Data for this task Start Marker

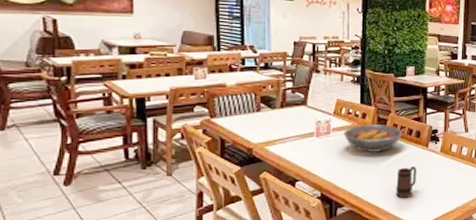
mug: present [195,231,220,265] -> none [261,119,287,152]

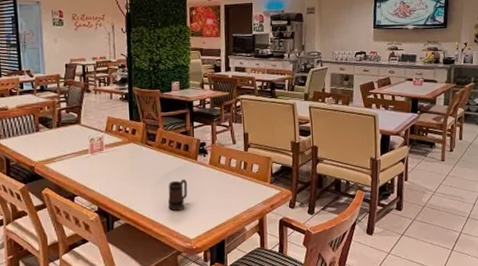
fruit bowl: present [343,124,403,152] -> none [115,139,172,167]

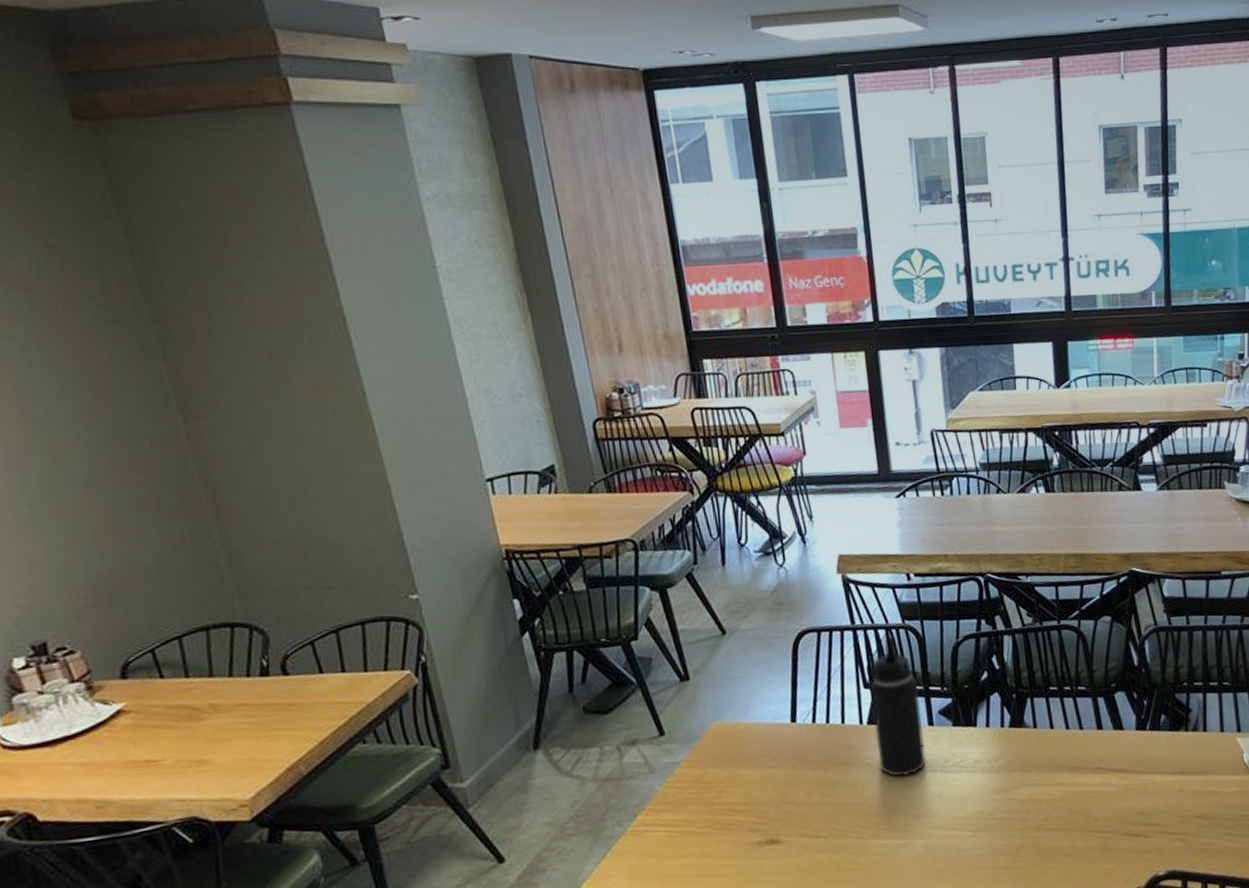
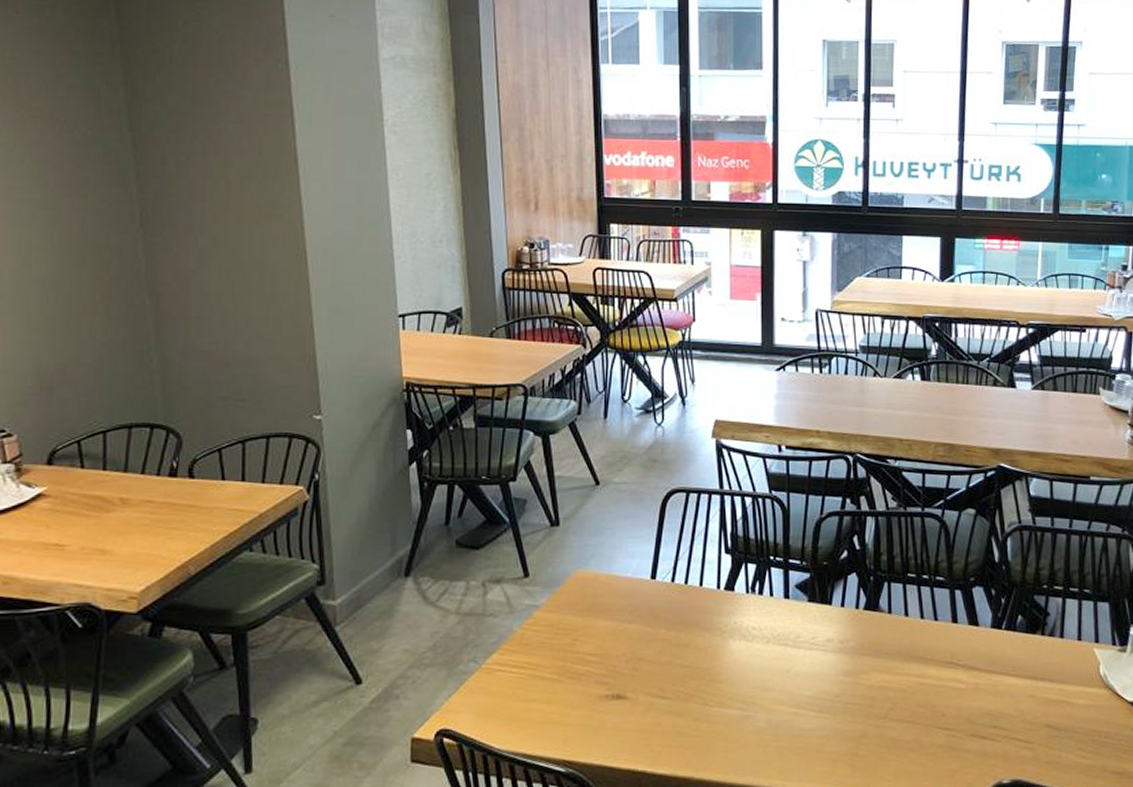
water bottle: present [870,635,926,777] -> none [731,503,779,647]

Data for this task End Marker
Data for this task Start Marker

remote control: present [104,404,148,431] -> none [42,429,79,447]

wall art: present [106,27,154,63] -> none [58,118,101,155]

Data for this task End Marker

Pictures are to be left out. Write out only the lines above starting at the one with "mug: present [195,231,220,265]" and ending at the one with "water bottle: present", both lines included, exactly.

mug: present [195,231,220,265] -> none [261,119,287,152]

fruit bowl: present [343,124,403,152] -> none [115,139,172,167]

water bottle: present [870,635,926,777] -> none [731,503,779,647]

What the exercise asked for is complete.